*Exercise objective*
The word "linejoin" marks the lines to keep; find each one in the data and copy it.

(Collected data)
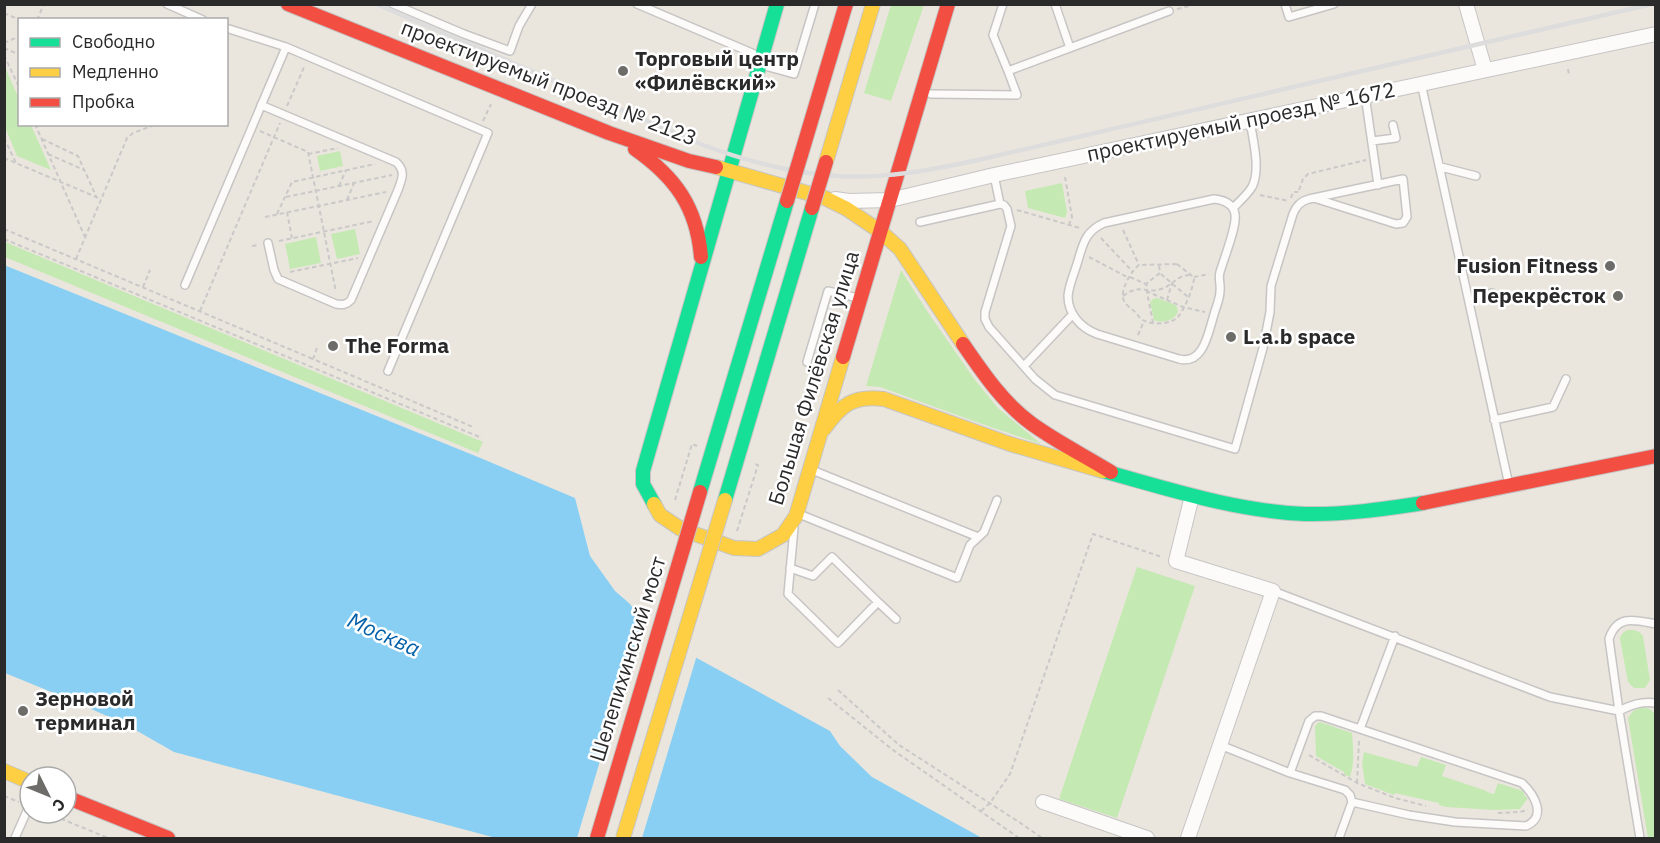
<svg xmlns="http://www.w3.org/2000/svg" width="1660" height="843" viewBox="0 0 1660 843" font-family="'IBM Plex Sans',sans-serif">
	<rect width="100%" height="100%" fill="#eae6de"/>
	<path fill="#c5e9b3" d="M891 5H924L891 101 864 93Z
		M4 65 19 99 20 124 31 125 51 170 17 156 5 127Z
		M340 151 343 166 320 171 317 156Z
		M1062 183 1067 212 1065 218 1028 208 1025 191Z
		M355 229 360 254 337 259 331 234Z
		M316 237 321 263 290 269 285 244Z
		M5 242 483 442 478 453 5 257Z
		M901 270 927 311 975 380 998 408 1041 444 979 423 880 387 866 386Z
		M1157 298 1176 305 1178 311C1176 320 1163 324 1154 320L1150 302 1153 299Z
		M1137 567 1195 586 1117 818 1059 799Z
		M1628 630C1635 630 1638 630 1643 636L1650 680 1645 688H1634L1628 682 1620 639C1621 634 1623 632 1628 630Z
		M1642 707 1650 709 1655 714V838H1648L1628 718 1633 711Z
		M1320 722 1352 733C1353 748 1355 762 1350 777L1344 774V772L1316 756 1315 726 1318 723Z
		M1364 752 1417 767 1421 757 1446 765 1442 776 1487 791V792L1494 794 1498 783 1523 791 1525 796 1528 798 1520 809 1494 810 1446 807 1439 805V803L1395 793 1394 795 1365 784 1362 763Z"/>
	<path fill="#89cff3" d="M4 265 478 457 575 498 590 556 615 591 630 604 651 633 830 731 840 746 872 777 982 838H496L174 752 125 724 71 700 5 673Z"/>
	<path fill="#eae6de" d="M643 617 653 630 697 655 642 838H577Z"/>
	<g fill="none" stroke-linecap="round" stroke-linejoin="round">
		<g stroke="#c6c5c4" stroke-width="10">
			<path id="lane" d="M167 4 203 20
				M393 4 464 34 510 51 519 26 532 4
				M637 4 759 56
				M1003 4 993 35 1008 71
				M1055 4 1070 48
				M1285 4 1289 17 1334 4
				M226 28 286 47
				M762 65 794 74 815 4
				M1421 83 1509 485
				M931 94 1017 95 1008 71 1169 11
				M1365 95 1378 185
				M261 105 396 162C406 171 402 179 398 190L351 300C346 305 343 305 336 304L278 279 274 270 268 243
				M1372 141 1396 138 1393 125
				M1441 167 1476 176
				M1214 199C1223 200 1233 203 1235 214 1237 227 1224 258 1220 272 1218 279 1221 284 1220 291 1220 300 1215 309 1213 318 1208 334 1203 365 1179 359L1097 334C1081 328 1068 314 1068 296 1069 285 1074 274 1077 264 1083 245 1084 232 1104 223Z
				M1000 204 1004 205 1007 209 1011 226 985 312V319L989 327 1035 379 1055 395 1235 449 1263 348 1270 312 1271 286 1293 214C1296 206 1301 201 1309 199L1403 179 1407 217 1403 223 1396 224 1314 198
				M1233 208C1239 202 1247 195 1252 187 1261 170 1253 140 1250 121
				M920 222 1000 204 994 175
				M185 285 286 47 488 133 388 371
				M1469 302 1492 293
				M807 362 828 291 858 298
				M1024 366 1073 314
				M1494 420 1553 407 1566 379
				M812 470 978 537
				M799 514 957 578 970 545 984 532 997 500
				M794 528 788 594 838 643 878 602 896 619
				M790 568 813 576 832 557 878 602
				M1273 591 1550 697 1619 711 1640 838
				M1656 624C1635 620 1617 614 1609 639L1619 711C1631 705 1641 701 1656 703
				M1220 745 1290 773 1345 790 1350 795 1352 802 1339 838
				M1290 773 1309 721 1315 716H1321L1360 729
				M1352 802 1409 815 1455 822 1526 826C1547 817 1535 795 1522 783L1360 729 1395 636
				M15 838 30 804"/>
		</g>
		<g stroke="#c6c5c4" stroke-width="16">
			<path id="street" d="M1466 4 1485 70
				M835 199 849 201 890 200 994 175 1656 34
				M1043 802 1147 838
				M1188 838 1273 591 1176 561 1192 496"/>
		</g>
		<g stroke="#c6c5c4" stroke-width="16">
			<path id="fast" d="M1103 471C1169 489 1235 511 1305 514 1344 515 1384 509 1423 503
				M700 492 787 201
				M725 500 812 208
				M654 504 643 484V471L777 4"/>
		</g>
		<g stroke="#c6c5c4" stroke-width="16">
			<path id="slow" d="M826 162 873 4
				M716 167 825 198 847 209 881 232 900 249 963 344
				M824 429C841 405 853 395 884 399L1010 444 1103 471
				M654 504 660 515 681 529 734 548 758 549 783 535 796 516 843 357
				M4 771 30 782"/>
		</g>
		<g stroke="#c6c5c4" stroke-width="16">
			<path id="jam" d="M288 4 609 133 689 161 716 167
				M635 149C675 177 697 207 701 257
				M801 155 846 4
				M963 344C983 373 1003 403 1032 424 1057 442 1085 456 1111 472
				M843 357 948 4
				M1423 503 1656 456
				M66 797 168 838"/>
		</g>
		<path stroke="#cac9c8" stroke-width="2" stroke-dasharray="4.5 3" stroke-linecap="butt" d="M1177 9 1197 4
			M4 13 20 20
			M37 20 44 4
			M4 43 20 36
			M4 48 20 55
			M4 55 20 89
			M1568 69 1569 75
			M503 74 509 60
			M287 106 305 65
			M483 121 491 104
			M35 124 85 237
			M260 131 308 152 336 292
			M4 138 16 163
			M42 139 78 156 96 196
			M48 154 84 170
			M308 154 338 148
			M4 158 101 199
			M1065 177 1072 217 1069 225
			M339 186 346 170
			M1299 190 1303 179 1308 174 1366 160
			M1260 195 1289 201
			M286 197 392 175
			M1291 198 1293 192H1298
			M347 200 354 183
			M1017 210 1080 228
			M287 212 292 238
			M277 214 292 182 375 164
			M265 217 386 192
			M4 229 313 359
			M1123 230 1139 265
			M1101 238 1132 271
			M4 239 482 438
			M279 241 374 221
			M252 246 259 245
			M1089 257 1129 278
			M76 259 127 138 133 133 157 124
			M1177 264 1191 275 1194 279C1192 291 1185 309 1177 318 1170 324 1153 325 1145 321 1141 320 1138 315 1135 312 1131 308 1124 304 1123 298 1121 288 1132 270 1139 265Z
			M290 272 358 258
			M1161 274 1188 297
			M1130 277 1146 284
			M1194 277 1209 274
			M143 287 150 270
			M1146 291 1183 307 1205 312
			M1123 296C1140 283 1145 294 1161 289 1174 285 1176 275 1191 275
			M1167 300 1172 283
			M200 311 280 123
			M1153 323 1146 287 1147 283 1160 273 1159 265
			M1138 335 1144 321
			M317 348 313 359 473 427
			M675 500 692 444 697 446
			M737 531 758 465 754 464
			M838 690 899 745 1019 822 1042 838
			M828 698 893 750 1019 838
			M1309 755 1357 783 1395 798 1426 806
			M1357 783 1359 741
			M4 796 19 802
			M981 811 990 803 1010 774 1093 534 1162 557
			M47 813 108 838
			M1498 813 1519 812 1528 810"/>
		<use href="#lane" stroke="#fcfbfa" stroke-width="7"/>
		<use href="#street" stroke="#fcfbfa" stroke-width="14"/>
		<use href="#fast" stroke="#16e098" stroke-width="14"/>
		<use href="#slow" stroke="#ffcf43" stroke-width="14"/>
		<use href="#jam" stroke="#f24e42" stroke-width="14"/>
		<path stroke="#ddddde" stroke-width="4.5" d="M376 4 703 145C746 161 791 173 837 176 884 179 932 170 978 160L1652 4"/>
		<g stroke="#c6c5c4" stroke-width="16" stroke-linecap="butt">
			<path id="slow-bridge" d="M623 838 725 500"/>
		</g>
		<g stroke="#c6c5c4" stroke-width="16" stroke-linecap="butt">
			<path id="jam-bridge" d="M787 201 801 155
				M812 208 826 162
				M597 838 700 492"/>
		</g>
		<use href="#slow-bridge" stroke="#ffcf43" stroke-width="14"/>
		<use href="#jam-bridge" stroke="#f24e42" stroke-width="14"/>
	</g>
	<g fill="#6d6c69" stroke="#fff" stroke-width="2">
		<circle cx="623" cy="71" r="6"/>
		<circle cx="1610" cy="266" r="6"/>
		<circle cx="1618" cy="296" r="6"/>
		<circle cx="1231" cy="337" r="6"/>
		<circle cx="333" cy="346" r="6"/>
		<circle cx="23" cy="711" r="6"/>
	</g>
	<g text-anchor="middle" stroke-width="5" stroke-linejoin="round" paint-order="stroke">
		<g font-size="21" font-weight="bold" fill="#2a2a2a" stroke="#fff" text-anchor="start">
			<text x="635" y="66">Торговый центр<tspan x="635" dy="24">«Филёвский»</tspan></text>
			<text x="1598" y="273" text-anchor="end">Fusion Fitness</text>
			<text x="1606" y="303" text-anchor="end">Перекрёсток</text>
			<text x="1243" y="344">L.a.b space</text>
			<text x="345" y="353">The Forma</text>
			<text x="35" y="706">Зерновой<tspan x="35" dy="24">терминал</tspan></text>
		</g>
		<g font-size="21" fill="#2a2a2a" stroke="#fff">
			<text transform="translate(549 83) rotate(21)" y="7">проектируемый проезд № 2123</text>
			<text transform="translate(1241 122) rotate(-12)" y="7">проектируемый проезд № 1672</text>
			<text transform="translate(814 378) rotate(-73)" y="7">Большая Филёвская улица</text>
			<text transform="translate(628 659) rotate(-73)" y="7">Шелепихинский мост</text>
		</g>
		<g font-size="22" font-style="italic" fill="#005fa7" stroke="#fff">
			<text transform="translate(384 634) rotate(24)" y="8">Москва</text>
		</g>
	</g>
	<rect width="1660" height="843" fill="none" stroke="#2a2a2a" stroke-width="12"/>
	<rect x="18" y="18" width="210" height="108" fill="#ffffff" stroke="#aaaaaa" stroke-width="1.5"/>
	<rect x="30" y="38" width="30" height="9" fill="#16e098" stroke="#aaaaaa" stroke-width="1.5"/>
	<text x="72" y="48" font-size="18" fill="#2a2a2a">Свободно</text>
	<rect x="30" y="68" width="30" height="9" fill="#ffcf43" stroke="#aaaaaa" stroke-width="1.5"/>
	<text x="72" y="78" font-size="18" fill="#2a2a2a">Медленно</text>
	<rect x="30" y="98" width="30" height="9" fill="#f24e42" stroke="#aaaaaa" stroke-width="1.5"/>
	<text x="72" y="108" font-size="18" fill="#2a2a2a">Пробка</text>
	<g transform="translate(48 795) rotate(133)"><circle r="28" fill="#ffffff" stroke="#aaaaaa" stroke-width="1.5"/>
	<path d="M0-4.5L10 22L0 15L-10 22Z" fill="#6d6c69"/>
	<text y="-9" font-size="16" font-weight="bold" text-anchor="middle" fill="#2a2a2a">С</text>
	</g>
</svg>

*Solution to this task*
	<g fill="none" stroke-linecap="round" stroke-linejoin="round">
	<g text-anchor="middle" stroke-width="5" stroke-linejoin="round" paint-order="stroke">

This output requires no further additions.